Re: Intermittent storage (dm-crypt?) freeze - regression 6.4->6.5

Keith Busch <kbusch@xxxxxxxxxx> · Fri, 3 Nov 2023 09:10:18 -0600

On Fri, Nov 03, 2023 at 04:01:19PM +0100, Marek Marczykowski-G'orecki wrote:
> On Thu, Nov 02, 2023 at 06:06:33PM +0100, Mikulas Patocka wrote:
> > On Thu, 2 Nov 2023, Marek Marczykowski-G'orecki wrote:
> > 
> > > On Thu, Nov 02, 2023 at 10:28:57AM +0100, Mikulas Patocka wrote:
> > > 
> > > > Try lowring /sys/block/nvme0n1/queue/max_sectors_kb to some small value 
> > > > (for example 64) and test if it helps.
> > > 
> > > Yes, this helps too.
> > 
> > On a plain upstream kernel with no other modifications (and with default 
> > max_sectors_kb), set the value /sys/module/nvme/parameters/sgl_threshold 
> > to "0" and test it if it deadlocks. Then, set this value to "1" and test 
> > it again.
> 
> Got deadlock wit both values.
> 
> > Revert sgl_threshold back to the default (32768). Boot the kernel with the 
> > option "iommu=panic". Reproduce the deadlock and if you get a kernel 
> > panic, send us the panic log.
> 
> This is a Xen PV, so Linux is not in charge of IOMMU here. And there is
> SWIOTLB involved (64MB of it), I'm not sure if for every DMA, but
> definitely for some.

So it's using xen_swiotlb_dma_ops, right?

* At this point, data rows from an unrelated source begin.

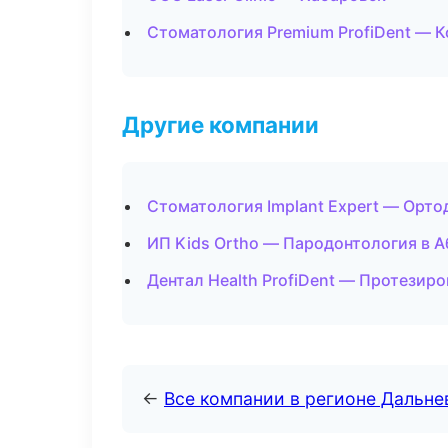
Стоматология Premium ProfiDent — 
Другие компании
Стоматология Implant Expert — Орто
ИП Kids Ortho — Пародонтология в А
Дентал Health ProfiDent — Протезиро
←
Все компании в регионе Дальн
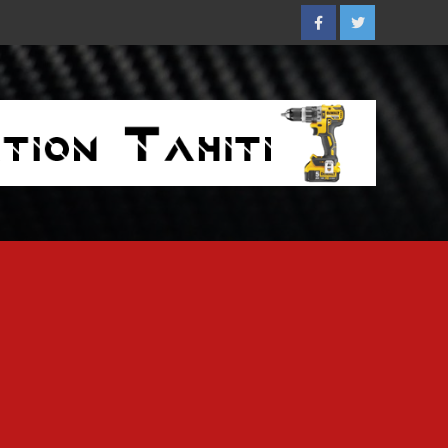
Facebook
Twitter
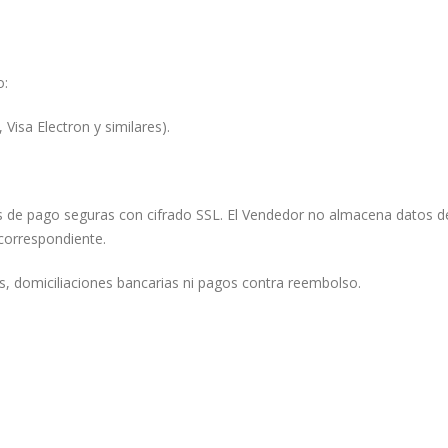
o:
 Visa Electron y similares).
 de pago seguras con cifrado SSL. El Vendedor no almacena datos de
 correspondiente.
, domiciliaciones bancarias ni pagos contra reembolso.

That doesn't implmeent
.opt_mapping_size, and I'm guessing it should be equal to
swiotlb_max_mapping_size().

> > Then, try this patch (without "iommu=panic"), reproduce the deadlock and 
> > tell us which one of the "printk" statements is triggered during the 
> > deadlock.
> 
> I'll try this next.

Placing my bet now: you'll see a DMA mapping error.